Os recursos podem vir de parte dos 5% que as empresas de informática incentivadas do Polo Industrial de Manaus são obrigadas a investir em pesquisa e desenvolvimento, e outra fonte deve vir dos royalties da exploração de petróleo, garantindo que a energia fóssil do presente financie a economia limpa do futuro. Essa estratégia permitirá transformar os dois setores responsáveis pelas maiores emissões de gases de efeito estufa do país: o desmatamento e a agricultura.
Substituiremos emissões por remoções de gases de efeito estufa por meio de grandes programas de bioeconomia, restauração florestal e reflorestamento produtivo baseados na biodiversidade regional, integrando produtos da floresta à alimentação escolar, à indústria e à exportação. A agricultura pode ser revolucionada com a substituição de insumos químicos sintéticos por bioinsumos e remineralizadores (pós de rocha), reduzindo a dependência de fertilizantes importados e as emissões associadas.
O Brasil já demonstrou essa capacidade com a descoberta e desenvolvimento de bactérias fixadoras de nitrogênio no solo, feitas pelas pesquisadoras Johanna Döbereiner e Mariângela Hungria e suas equipes, que permite ao Brasil economizar bilhões de dólares ao ano com a substituição de insumos químicos importados, além de reduzir as emissões de gases potentes para o aquecimento global como o óxido nitroso.
Esse propósito deve se estender para outros biomas: Cerrado, Pantanal, Caatinga, Pampa e o bioma marítimo. Juntos, esses biomas podem ancorar uma economia sustentável e inovadora. Chamo a atenção para o Cerrado, berço das águas de várias bacias hidrográficas, detentor de imensa biodiversidade, que sofre grande pressão de expansão da fronteira agrícola e que, ao contrário de outros biomas, ainda não tem um instituto de pesquisa voltado aos seus múltiplos desafios.
Como ensinou a experiência da Embrapa, o principal ativo será gente qualificada. Esse pacto deve ampliar fortemente o financiamento de programas de pós-graduação e intercâmbio internacional, atrair cientistas brasileiros e estrangeiros e criar centros de excelência em cidades amazônicas.
Essa proposta encontra sintonia com o Programa do Partido Socialista Brasileiro (PSB), que, no texto da autorreforma, aprovado em 2022, propõe a criação do programa Amazônia 4.0 e defende o fortalecimento do sistema nacional de ciência, tecnologia e inovação, com forte aporte de recursos, como condição essencial para o desenvolvimento autônomo e soberano do Brasil. O Amazônia 4.0 é a materialização prática dessa visão: unir ciência e sustentabilidade em um mesmo projeto de futuro e soberania.
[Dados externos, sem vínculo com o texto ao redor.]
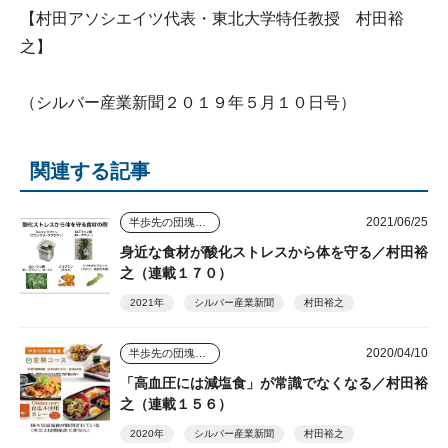
【村田アソシエイツ代表・東北大学特任教授 村田裕
之】
（シルバー産業新聞２０１９年５月１０日号）
関連する記事
2021/06/25
半歩先の団塊シニアビジネス
身近な食材が酸化ストレスから体を守る／村田裕
之（連載１７０）
2021年
シルバー産業新聞
村田裕之
2020/04/10
半歩先の団塊シニアビジネス
「高血圧には減塩食」が常識でなくなる／村田裕
之（連載１５６）
2020年
シルバー産業新聞
村田裕之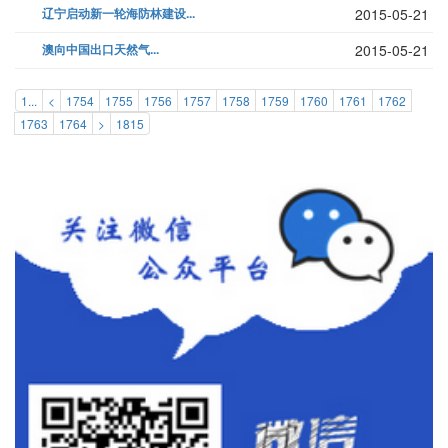
辽宁启动新一轮海防林建设...
2015-05-21
澳向中国出口天然气...
2015-05-21
1...
<
1754
1755
1756
1757
1758
1759
1760
1761
1762
1763
1764
>
1815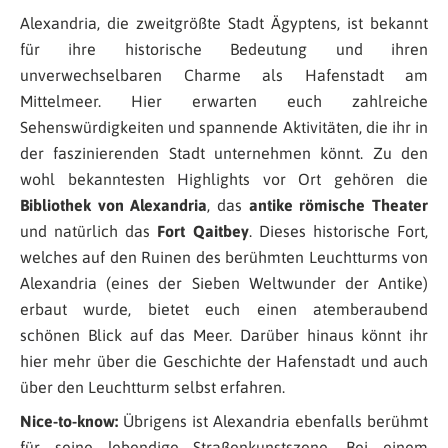
Alexandria, die zweitgrößte Stadt Ägyptens, ist bekannt
für ihre historische Bedeutung und ihren
unverwechselbaren Charme als Hafenstadt am
Mittelmeer. Hier erwarten euch zahlreiche
Sehenswürdigkeiten und spannende Aktivitäten, die ihr in
der faszinierenden Stadt unternehmen könnt. Zu den
wohl bekanntesten Highlights vor Ort gehören die
Bibliothek von Alexandria
, das
antike römische Theater
und natürlich das
Fort Qaitbey
. Dieses historische Fort,
welches auf den Ruinen des berühmten Leuchtturms von
Alexandria (eines der Sieben Weltwunder der Antike)
erbaut wurde, bietet euch einen atemberaubend
schönen Blick auf das Meer. Darüber hinaus könnt ihr
hier mehr über die Geschichte der Hafenstadt und auch
über den Leuchtturm selbst erfahren.
Nice-to-know:
Übrigens ist Alexandria ebenfalls berühmt
für seine lebendige Straßenkunstszene. Bei einem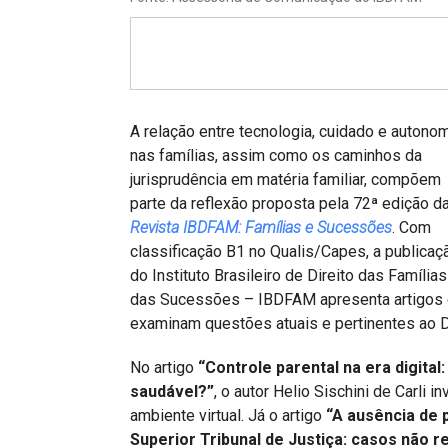
Projetos do IBDFAM
Eventos / Lives
Covid-19
Alienação Parental
A relação entre tecnologia, cuidado e autono
nas famílias, assim como os caminhos da
Encontre um Escritório
jurisprudência em matéria familiar, compõem
parte da reflexão proposta pela 72ª edição d
Convênios
Revista IBDFAM: Famílias e Sucessões
. Com
IBDFAM Educacional
classificação B1 no Qualis/Capes, a publicaç
do Instituto Brasileiro de Direito das Famílias
Newsletter
das Sucessões – IBDFAM apresenta artigos
examinam questões atuais e pertinentes ao D
Acessibilidade
No artigo
“Controle parental na era digital
Equipe
saudável?”
, o autor Helio Sischini de Carli 
Fale Conosco
ambiente virtual. Já o artigo
“A ausência de 
Superior Tribunal de Justiça: casos não re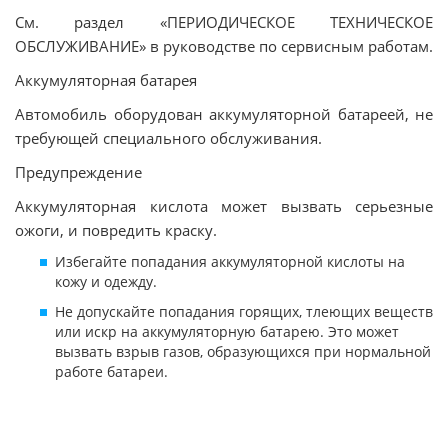
См. раздел «ПЕРИОДИЧЕСКОЕ ТЕХНИЧЕСКОЕ
ОБСЛУЖИВАНИЕ» в руководстве по сервисным работам.
Аккумуляторная батарея
Автомобиль оборудован аккумуляторной батареей, не
требующей специального обслуживания.
Предупреждение
Аккумуляторная кислота может вызвать серьезные
ожоги, и повредить краску.
Избегайте попадания аккумуляторной кислоты на
кожу и одежду.
Не допускайте попадания горящих, тлеющих веществ
или искр на аккумуляторную батарею. Это может
вызвать взрыв газов, образующихся при нормальной
работе батареи.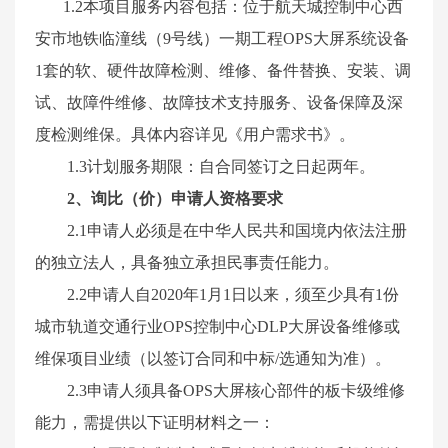
1.2
本项目服务内容包括：位于航天城控制中心西
安市地铁临潼线（
9号线）一期工程OPS大屏系统设备
1套的
软、硬件故障检测、维修、
备件替换、安装、调
试、
故障
件
维修
、故障
技术支持
服务、设备保障及
深
度检测维保
。
具体内容详见《用户需求书》。
1.3计划服务期限：自合同签订之日起两年。
2
、
询比（价）申请
人资格要求
2.1申请人必须是在中华人民共和国境内依法注册
的独立法人，具备独立承担民事责任能力。
2.2申请人自2020年1月1日以来，须至少具有1份
城市轨道交通行业OPS控制中心DLP大屏设备维修或
维保项目业绩（
以签订合同和中标
/选通知为准
）。
2.3申请人须具备OPS大屏核心部件的板卡级维修
能力，需提供以下证明材料之一：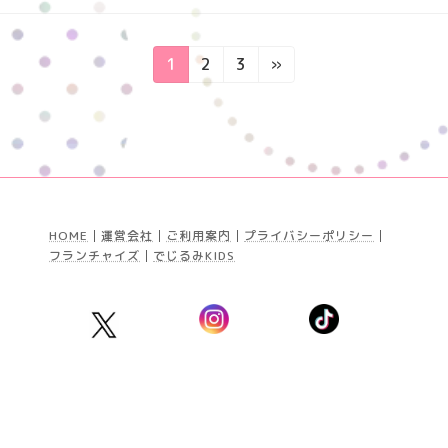
固
固
固
1
2
3
»
定
定
定
ペ
ペ
ペ
ー
ー
ー
ジ
ジ
ジ
HOME
│
運営会社
│
ご利用案内
│
プライバシーポリシー
│
フランチャイズ
│
でじるみKIDS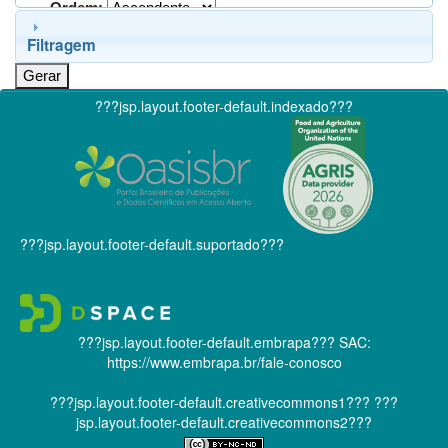
Ordem:
Filtragem
???jsp.layout.footer-default.indexado???
???jsp.layout.footer-default.suportado???
???jsp.layout.footer-default.embrapa???
SAC:
https://www.embrapa.br/fale-conosco
???jsp.layout.footer-default.creativecommons1???
???
jsp.layout.footer-default.creativecommons2???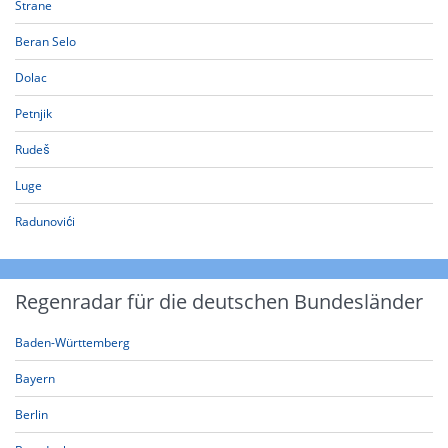
Strane
Beran Selo
Dolac
Petnjik
Rudeš
Luge
Radunovići
Regenradar für die deutschen Bundesländer
Baden-Württemberg
Bayern
Berlin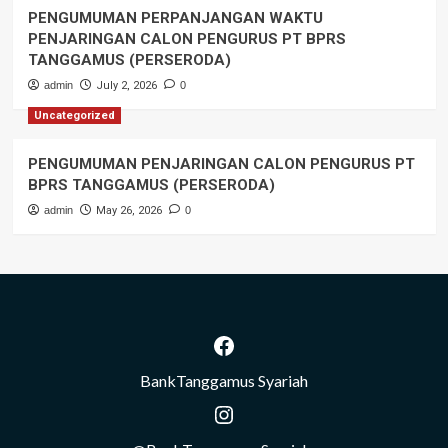
PENGUMUMAN PERPANJANGAN WAKTU
PENJARINGAN CALON PENGURUS PT BPRS
TANGGAMUS (PERSERODA)
admin
July 2, 2026
0
Uncategorized
PENGUMUMAN PENJARINGAN CALON PENGURUS PT
BPRS TANGGAMUS (PERSERODA)
admin
May 26, 2026
0
Facebook
BankTanggamus Syariah
Instagram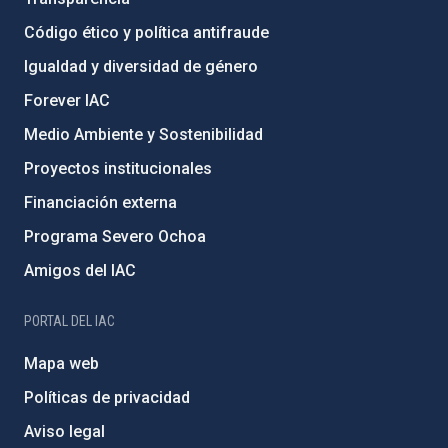
Código ético y política antifraude
Igualdad y diversidad de género
Forever IAC
Medio Ambiente y Sostenibilidad
Proyectos institucionales
Financiación externa
Programa Severo Ochoa
Amigos del IAC
PORTAL DEL IAC
Mapa web
Políticas de privacidad
Aviso legal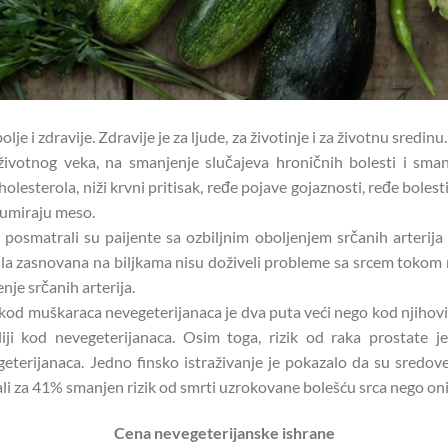
je i zdravije. Zdravije je za ljude, za životinje i za životnu sredi
ivotnog veka, na smanjenje slučajeva hroničnih bolesti i smanj
olesterola, niži krvni pritisak, ređe pojave gojaznosti, ređe bolesti
zumiraju meso.
d posmatrali su paijente sa ozbiljnim oboljenjem srčanih arterija
a bila zasnovana na biljkama nisu doživeli probleme sa srcem toko
nje srčanih arterija.
kod muškaraca nevegeterijanaca je dva puta veći nego kod njihovi
liji kod nevegeterijanaca. Osim toga, rizik od raka prostate
terijanaca. Jedno finsko istraživanje je pokazalo da su sredove
 za 41% smanjen rizik od smrti uzrokovane bolešću srca nego oni ko
Cena nevegeterijanske ishrane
Avançamos bastante nos últimos anos com o descontingenciamento dos recursos do Fundo Nacional de Desenvolvimento Científico e Tecnológico (FNDCT). Mas precisamos ir muito além. Garantir recursos abundantes para instituições como Embrapa, Inpa, Museu Goeldi, CBA, Fiocruz, Evandro Chagas, universidades e institutos federais é assegurar um Brasil próspero, justo e sustentável para as próximas gerações.
Aprendi com Miguel Arraes que o grande desafio e a grande oportunidade para o Brasil é aliar o conhecimento produzido nas universidades e nos institutos de pesquisa ao conhecimento produzido pelas comunidades e populações tradicionais ao longo de sua existência.
O futuro bate à porta! Vamos abri-la!